Operators and Service Providers’ Lucrative 5G First-Mover Opportunity
The next-generation of mobile connectivity is rapidly bringing supercharged mobile gaming, Internet of Things technology, and a smarter, better-connected world to consumers’ fingertips. As 5G rapidly evolves and brings new possibilities, it presents a wealth of opportunities for mobile network operators (MNOs) to differentiate their services with high performance applications; and for wireline operators to deliver differentiated backhaul transport services, but they need to act quickly.
5G is already the fastest-growing mobile technology, with 225 million new 5G subscribers between Q3 2019 and Q3 2020, including a 66% growth in the final quarter of that period alone, according to Omdia research. 5G-enabled devices are also coming to prominence, with Ericsson revealing 69% of leading service providers had launched commercial 5G smartphones by November 2020.
These figures prove that 5G is growing even faster than was already anticipated. 5G now presents a wealth of opportunities for multi-system operators (MSOs) and mobile providers, but they need to act quickly.
5G’s first-mover advantage
3G and 4G networks targeted consumers with best-effort mobile broadband and connectivity, and it wasn’t difficult for providers or countries to catch up if they were late to the party. However, 5G networks target far more than best-effort connectivity, and the markets it targets offer a significant advantage to first-movers.
For example, the deterministic ultra-reliable low-latency communication (URLLC) and mass connectivity that 5G offers is hugely appealing to enterprises and industries. It promises to help enterprises move towards Industry 4.0, allowing them to embrace the productivity, quality, and flexibility improvements that this brings. These benefits offer a substantial commercial advantage but, on the flip side, those that start behind and fail to invest in the infrastructure early enough will find it very difficult to catch up.
5G’s $150 billion, 2 billion customer opportunity
Mobile gaming is one of the most exciting and more lucrative opportunities for 5G network operators and providers. Recent improvements in access connectivity have sparked colossal growth, with more than two billion mobile gamers worldwide. Research from market analyst Newzoo suggests mobile and tablet gaming will account for at least 50% of the market by 2022, overtaking both console and PC gaming.

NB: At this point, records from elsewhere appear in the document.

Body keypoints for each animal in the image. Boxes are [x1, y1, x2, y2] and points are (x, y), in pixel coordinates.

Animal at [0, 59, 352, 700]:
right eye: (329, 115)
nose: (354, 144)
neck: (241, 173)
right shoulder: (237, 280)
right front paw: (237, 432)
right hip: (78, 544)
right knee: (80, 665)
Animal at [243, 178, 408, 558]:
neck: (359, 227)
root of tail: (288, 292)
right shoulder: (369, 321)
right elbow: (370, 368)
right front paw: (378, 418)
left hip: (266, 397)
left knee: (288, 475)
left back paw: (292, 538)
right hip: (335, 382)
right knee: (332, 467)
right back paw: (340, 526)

The most significant opportunity in mobile gaming may be a new wave of cloud gaming platforms, which began with PlayStation Now and GeForce Now. More recent platforms like Google Stadia and Microsoft X Cloud were followed by Amazon’s Luna and Shadow, which remotely connects mobile devices to a high-end virtual edge computing environment.
The new world of cloud-based gaming presents exciting opportunities for the growing mobile gaming community. However, their experiences are still being held back by latency - or “lag” - issues and low network bandwidth that the speed and reliability of 5G networks can step in to solve.
Ribbon-commissioned research found that gamers will pay extra for a network that reduces or removes lag. The study found that 95% of 5,000 “ardent gamers” would pay extra for the improved experience that 5G networks offer. Furthermore, 60% of the gamers would pay 50% more than they pay for their existing broadband and mobile network to get a 5G subscription.
As a result, the study outlined a $150 billion opportunity for carriers that launch high-performance 5G networks that meet the needs of the billions of gamers demanding faster, consistent, and more reliable mobile connections. Additionally, any wholesaler that provides the transport network to support this will gain a significant advantage to capture that backhaul market.
Operators’ 5G transport networks requirements
Current transport networks are not capable of meeting the requirements of 5G. The single homogeneous, consumer-focused transport network, which provided static connectivity between 4G radio resources and the associated mobile core, will become a thing of the past.
Instead, 5G requires a dynamic network that can design deterministic connectivity and capacity wherever it is needed. Key differences in this new-look network include:
Disparate services: 4G is focused on providing best-effort mobile broadband, and it does that exceptionally well. However, mobile consumers are looking to run new services, which require deterministic and assured performance, such as latency and reliability. Crucially, instead of providing mobile broadband, 5G supports end-to-end services using mobile access for connectivity.
Custom requirements: Someone browsing the mobile internet has a different set of needs than a doctor providing remote consultation via an HD video link or teachers using mixed reality AR and VR for immersive learning in virtual classrooms. It’s not cost-effective to build a separate network for each service type, so different users require separate networks that perform differently in terms of latency, reliability, security, capacity and availability.
Network slicing for multi-tenancy: 5G uses a concept of network slicing, which creates multiple virtual networks that each have individual performance characteristics. The network is viewed as a resource pool of physical network functions, virtual network functions and cloud network functions. A slice is created for each service type by combining the relevant network functions to meet the service performance required. MNOs can create value-added services by delivering completely isolated slices of their network to Mobile Virtual Network Operators (MVNOs) or large enterprises or government entities as tenants. Wireline backhaul operators can provide a strongly differentiated offering by being able to support x-haul transport slices that complement the slicing offerings of the mobile operators they are serving.
Architecture: The new range of 5G services, and the need to deliver them cost-effectively, has driven a paradigm shift in mobile architecture itself. The monolithic architecture of 4G needs to be replaced with a virtualized, disaggregated approach. 5G networks split the base station into radio units (RUs) that provide the radio access, distributed units (DUs), that support the lower layer of the protocol stack, and centralized units (CUs), that support the higher layer of the protocol stack. Both need to be instantiated whenever and wherever required, which will provide more compute and storage as needed.
Mobile core: The mobile core is also virtualized and disaggregate and includes separation of the control and user planes(CUPS). And mobile core functionality is instantiated when and where required. The IP and optical transport network’s job is to dynamically provide connectivity and capacity to each of these functions whenever they are instantiated so that they can meet the performance criteria of the transported services.
As these differences clearly highlight, the benefits of the fifth-generation technology standards go well beyond the obvious long-term advantages such as faster bandwidth, pervasive IOT and smart cities. There are immediate revenue opportunities such as ultra-low latency and the ability to deliver new service offerings to exploding market segments. But operators and service providers must act quickly to be among the first-movers that capitalize on these competitive advantages or risk being caught flat-footed.